Opdrachten -
a) Som alle instellingen, bedrijven en beroepen op die het fragment over politieberichten noemt.
b) Pak het fragment over politieberichten op na de laatste zin en schrijf het in dezelfde stijl verder.

Fragment -
• • • • •

Het schrijven van een goed politiebericht was ooit een ambacht. Helemaal omdat je er zo veel moest schrijven, achter elkaar door. En omdat alle informatie er dus liefst in éen geut prettig leesbaar diende te staan.

In wat ik nu als politiebericht langs zie komen, mis ik te vaak de scheiding tussen feit en opinie. Het ontbreekt me te vaak aan relativerende bijzinnetjes als: ‘zo meldt de politie’.

Ondertussen worden gewonden altijd wel met de ambulance naar het nabije ziekenhuis gebracht. Net als dat soms zelfs de naam van het bergingsbedrijf genoemd wordt dat een verongelukte auto heeft weggesleept. Wat nu net gegevens zijn die er niet toe doen. Alleen is er online nu eenmaal geen gebrek aan ruimte; dus hoeft de journalist van dienst geen keuzes meer te maken.

• • • • •

Aangeleverd materiaal -
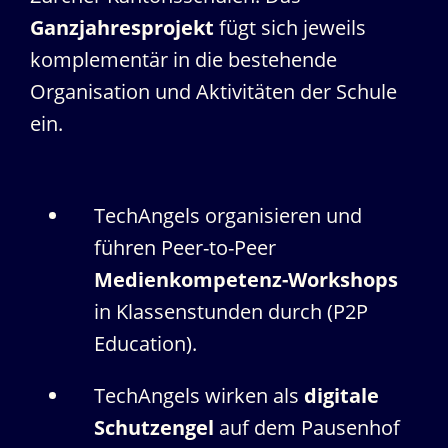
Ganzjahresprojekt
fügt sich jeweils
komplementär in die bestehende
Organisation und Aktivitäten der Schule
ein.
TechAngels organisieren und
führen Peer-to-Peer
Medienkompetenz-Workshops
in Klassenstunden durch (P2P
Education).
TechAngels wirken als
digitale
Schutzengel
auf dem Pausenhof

• • • • •

Genummerde antwoorden -
a) politie, ziekenhuis, bergingsbedrijf, journalist

b)
Gisteren begon ik al aan dit boeklogje over de opvallende nieuwsberichten van Félix Fénéon, vandaag is het vervolg.

Want de Nouvelles en trois lignes riepen bijvoorbeeld vooraf éen vrij principiële vraag op bij mij. Verwerkte Félix Fénéon enkel het nieuws dat hij oppikte uit andere kranten? Of zat er ook weleens eigen nieuwsgaring bij?

En waarop selecteerde hij zijn berichten?

Ik miste bijvoorbeeld een aantal typen politienieuws in de 1210 ultrakorte berichten die hij schreef.

Zo komt openbare dronkenschap nauwelijks voor in het boek. Terwijl ik me niet kan voorstellen dat die er niet was 1906.

Potloodventers en andere exhibitionisten ontbreken eveneens. Terwijl er wel telkens aandacht is voor incestzaken — alleen gaat het dan al vaak om rechtszaken, waarbij iemand was gedaagd.

Verkeersongevallen waren daarentegen blijkbaar zo zeldzaam dat zelfs de ongelukken waarbij enkel gewonden vielen nog in de krant kwamen — wat in mijn tijd dus lang altijd niet gebeurde.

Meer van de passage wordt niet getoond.